Und aus:
Schade um die netten Leser
Doch mit etwas Aufmerksamkeit wird die Einstellung von medienlese.com bedacht – sogar Zeitungen berichten. Denen wir übrigens nie etwas Böses wollten.
Noch viel mehr freut es mich, dass sich schon 50 Leser von „6 vor 9“ gefunden haben, die nicht auf Ronnies morgendliche Presse- und Blogschau verzichten wollen und dabei sind, Geld zu sammeln. Sie haben schon mehr als die Hälfte der Summe zusammen, finden sich noch ein paar mehr, geht‘s weiter bis Ende Oktober.
Nur einem Eindruck möchte ich dann doch entschieden entgegentreten: Ich habe mich nie als Antagonist der Zeitungen verstanden. Wie auch? Ich lese Zeitungen, ich lese Zeitungsinhalte im Internet, nicht zuletzt schreibe ich manchmal für Zeitungen. Erst am Sonntag habe ich am Kiosk wieder fast 15 Euro für Printprodukte gelassen.

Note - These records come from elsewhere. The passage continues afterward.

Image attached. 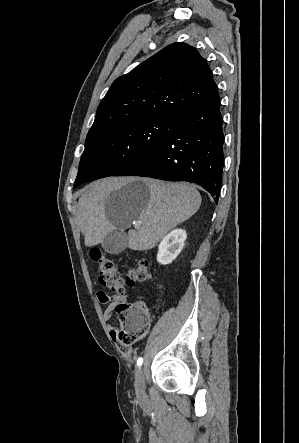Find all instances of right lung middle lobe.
Masks as SVG:
<instances>
[{"label": "right lung middle lobe", "instance_id": "right-lung-middle-lobe-1", "mask_svg": "<svg viewBox=\"0 0 299 443\" xmlns=\"http://www.w3.org/2000/svg\"><path fill=\"white\" fill-rule=\"evenodd\" d=\"M175 127L173 117H153L124 123L87 137L74 187L117 176L149 155Z\"/></svg>", "mask_w": 299, "mask_h": 443}]
</instances>
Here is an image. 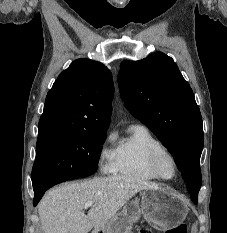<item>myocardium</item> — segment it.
I'll return each mask as SVG.
<instances>
[{
  "label": "myocardium",
  "instance_id": "f54148a6",
  "mask_svg": "<svg viewBox=\"0 0 227 233\" xmlns=\"http://www.w3.org/2000/svg\"><path fill=\"white\" fill-rule=\"evenodd\" d=\"M164 157H168L173 165V172L170 176H166L163 174L161 170V160ZM149 167L151 172L161 180L169 181L174 179L178 173V163L176 157L168 150L162 149L155 151L149 158Z\"/></svg>",
  "mask_w": 227,
  "mask_h": 233
}]
</instances>
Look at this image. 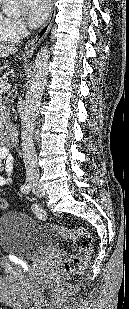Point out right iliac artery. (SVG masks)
I'll use <instances>...</instances> for the list:
<instances>
[{
  "mask_svg": "<svg viewBox=\"0 0 129 309\" xmlns=\"http://www.w3.org/2000/svg\"><path fill=\"white\" fill-rule=\"evenodd\" d=\"M33 172H34L33 167L28 166L27 167V183L21 186V191L23 193H28L30 191L31 181L33 179Z\"/></svg>",
  "mask_w": 129,
  "mask_h": 309,
  "instance_id": "obj_1",
  "label": "right iliac artery"
}]
</instances>
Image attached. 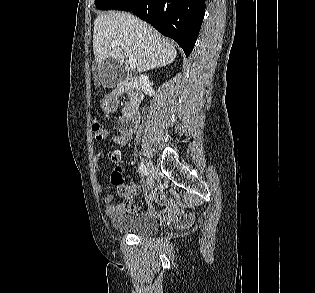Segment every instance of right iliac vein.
<instances>
[{
    "label": "right iliac vein",
    "instance_id": "obj_1",
    "mask_svg": "<svg viewBox=\"0 0 315 293\" xmlns=\"http://www.w3.org/2000/svg\"><path fill=\"white\" fill-rule=\"evenodd\" d=\"M147 167H148V171H149V188L152 189L154 186V179L157 177V170L155 169L153 163L149 160L147 162Z\"/></svg>",
    "mask_w": 315,
    "mask_h": 293
}]
</instances>
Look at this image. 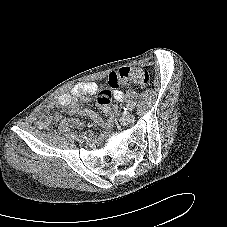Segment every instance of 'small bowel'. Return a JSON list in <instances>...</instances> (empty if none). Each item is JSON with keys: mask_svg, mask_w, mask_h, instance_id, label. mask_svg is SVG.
Instances as JSON below:
<instances>
[{"mask_svg": "<svg viewBox=\"0 0 227 227\" xmlns=\"http://www.w3.org/2000/svg\"><path fill=\"white\" fill-rule=\"evenodd\" d=\"M98 88L99 86L95 82H80L75 84L70 91L60 94L54 103H50L44 108V112L41 114L38 120L39 128L46 129L50 125L55 124L59 121L78 128L82 127V123L77 120L69 118L61 119V116L57 113L48 114L57 105L68 109L73 114L87 116L100 126H111L112 119L116 113L115 106L112 105L108 110L103 112L107 116V118H104L95 111L84 108L79 104V100L87 101L88 98L86 97V95L95 94ZM121 96V91H114V98L117 101L122 102Z\"/></svg>", "mask_w": 227, "mask_h": 227, "instance_id": "c3829d8e", "label": "small bowel"}]
</instances>
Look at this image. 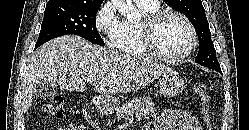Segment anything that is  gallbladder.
I'll return each instance as SVG.
<instances>
[{
    "mask_svg": "<svg viewBox=\"0 0 249 130\" xmlns=\"http://www.w3.org/2000/svg\"><path fill=\"white\" fill-rule=\"evenodd\" d=\"M57 93L56 87L48 82L40 81L35 87L34 95L40 98H47Z\"/></svg>",
    "mask_w": 249,
    "mask_h": 130,
    "instance_id": "obj_1",
    "label": "gallbladder"
}]
</instances>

Selbst wenn einer unserer Autoren mitunter rhetorisch ordentlich eingeschenkt hat: Es ging uns doch nicht darum, den Zeitungen hämisch zu begegnen und ihr Ende herbeizusehnen. Vielmehr haben wir auf den Medienwandel geschaut und ihn mit einer gewissen Dringlichkeit beschrieben. Weil wir zum Beispiel wissen, was für eine wichtige Rolle Zeitungen in einer Demokratie spielen.
Man mag es nun für einen Treppenwitz halten, dass wir, die wir vom Medienwandel und vom Internet so viel geschrieben haben, auch kein tragfähiges Geschäftsmodell gefunden haben. Wobei wir Autoren uns herausgehalten haben aus Verlagsgeschäften, nicht nach Werbekunden und zusätzlichen Klicks geschielt haben. Stattdessen haben wir einfach geschrieben und ausprobiert.
Dass nun ein Prestigeobjekt ohne große Chancen auf Vermarktung in einer Wirtschaftskrise eingestellt wird – bedauerlich, aber sicher kein Desaster.
Dieser Beitrag wurde ursprünglich im Blog medienlese.com veröffentlicht. Im September 2009 wurden medienlese.com und netzwertig.com zusammengeführt.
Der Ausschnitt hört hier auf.